Wordt uiteindelijk besloten een deel van het longweefsel weg te nemen –het gaat daarbij om 25 tot 30 procent– dan doet de Leidse thoraxchirurg dat via een kijkoperatie, de zogenaamde vats-techniek, de video-assisted thoracopic surgery. „De routineoperatie die men elders toepast, de klassieke manier door de borstkas open te maken, heeft als nadeel dat je alleen de ergste afwijkingen in de bovenkwabben van de longen kunt weghalen. Bij de linker onderkwabben kun je helemaal niet komen, omdat het hart ervoor zit. Met een kijkoperatie, via kleine buisjes, is het hele longgebied bereikbaar. Bovendien hoeft het borstbeen niet doorgezaagd te worden of de ribben gespreid. De stabiliteit van de borstkas is dus niet in het geding. De patiënt verliest geen longcapaciteit ten gevolge van de operatie en het genezingsproces verloopt veel sneller”, zegt Versteegh.

Resultaten
De Leidse thoraxchirurg is de enige in Nederland die de kijkoperatie doet. Inmiddels heeft hij er vijftien of zestien zo uitgevoerd. Hij weet dat Nieuwegein de klassieke manier toepast. Van de andere academische centra zijn hem geen gegevens bekend. Voor zijn Leidse behandelingen spreekt hij van vrij spectaculaire resultaten. „Maar de aantallen zijn nog beperkt. Je moet dus heel voorzichtig zijn met de resultaten op langere termijn. De Amerikaanse literatuur spreekt over verbeteringen van de uitblaascapaciteit met rond 80 procent. Dat betekent dat de emfyseempatiënten gemiddeld bijna tweemaal zoveel lucht hebben als voorheen en weer gewoon kunnen functioneren. En daar gaat het tenslotte toch om. Door de operatie wordt de kwaliteit van leven verbeterd”.

Versteegh is niet ontevreden over de ruimte die hij in Leiden krijgt voor deze zeer arbeidsintensieve ingrepen. „Nee, extra geld van buitenaf hebben we er niet voor kunnen krijgen.
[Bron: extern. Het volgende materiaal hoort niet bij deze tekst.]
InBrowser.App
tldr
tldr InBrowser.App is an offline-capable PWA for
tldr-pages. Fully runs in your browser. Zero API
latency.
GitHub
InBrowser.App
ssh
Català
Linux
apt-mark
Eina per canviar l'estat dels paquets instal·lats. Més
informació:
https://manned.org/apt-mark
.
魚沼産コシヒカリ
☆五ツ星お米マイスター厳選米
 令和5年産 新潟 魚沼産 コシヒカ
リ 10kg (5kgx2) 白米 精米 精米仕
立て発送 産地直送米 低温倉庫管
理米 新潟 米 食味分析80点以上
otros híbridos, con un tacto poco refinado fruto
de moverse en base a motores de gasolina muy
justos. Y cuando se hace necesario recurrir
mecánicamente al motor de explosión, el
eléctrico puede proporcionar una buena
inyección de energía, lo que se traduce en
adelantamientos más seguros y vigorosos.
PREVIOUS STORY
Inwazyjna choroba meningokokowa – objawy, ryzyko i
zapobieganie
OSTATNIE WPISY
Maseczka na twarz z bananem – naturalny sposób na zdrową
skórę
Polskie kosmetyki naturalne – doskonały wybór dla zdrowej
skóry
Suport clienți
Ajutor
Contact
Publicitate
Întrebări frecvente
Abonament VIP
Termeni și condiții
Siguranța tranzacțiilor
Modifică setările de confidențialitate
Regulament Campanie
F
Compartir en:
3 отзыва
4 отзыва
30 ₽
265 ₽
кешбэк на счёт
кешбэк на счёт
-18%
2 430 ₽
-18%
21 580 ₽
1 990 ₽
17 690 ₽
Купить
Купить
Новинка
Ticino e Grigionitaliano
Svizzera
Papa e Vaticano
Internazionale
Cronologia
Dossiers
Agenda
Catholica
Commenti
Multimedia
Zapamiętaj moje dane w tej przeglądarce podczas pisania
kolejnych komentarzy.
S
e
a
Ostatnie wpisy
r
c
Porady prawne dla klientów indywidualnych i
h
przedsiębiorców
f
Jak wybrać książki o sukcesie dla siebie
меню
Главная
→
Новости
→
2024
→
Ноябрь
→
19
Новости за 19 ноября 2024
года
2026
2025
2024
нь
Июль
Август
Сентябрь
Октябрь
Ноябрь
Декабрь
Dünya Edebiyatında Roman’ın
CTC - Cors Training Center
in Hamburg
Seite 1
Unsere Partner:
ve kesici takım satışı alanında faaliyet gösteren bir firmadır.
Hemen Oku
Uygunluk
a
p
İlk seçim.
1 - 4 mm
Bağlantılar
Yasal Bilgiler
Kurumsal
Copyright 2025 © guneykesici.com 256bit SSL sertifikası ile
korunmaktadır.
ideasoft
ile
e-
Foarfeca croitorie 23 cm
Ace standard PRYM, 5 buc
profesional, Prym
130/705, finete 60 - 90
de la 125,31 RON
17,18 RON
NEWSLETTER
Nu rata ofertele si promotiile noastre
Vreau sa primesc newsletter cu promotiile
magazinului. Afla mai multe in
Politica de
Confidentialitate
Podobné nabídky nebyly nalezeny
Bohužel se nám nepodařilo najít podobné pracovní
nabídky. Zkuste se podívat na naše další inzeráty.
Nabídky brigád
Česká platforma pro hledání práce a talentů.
Het Astma Fonds vond de ingreep niet zuiver experimenteel meer, terwijl het voor het project Ontwikkelingsgeneeskunde van de Ziekenfondsraad nog te experimenteel is”.

Op geld van de Ziekenfondsraad hoeft Versteegh voorlopig niet te rekenen, omdat hij ethische bezwaren heeft tegen de manier waarop hij het succes van de methode moet aantonen. „Ik moet dan het lot laten beslissen of de ene patiënt met longemfyseem wel wordt geopereerd, terwijl de andere, die er even slecht aan toe is, de operatie wordt onthouden. Zo moet ik aan wetenschappelijk bewijs komen. Ik vind dat dit wel kan als absoluut niet bekend is of een ingreep zinnig is, maar dat is hier niet het geval”.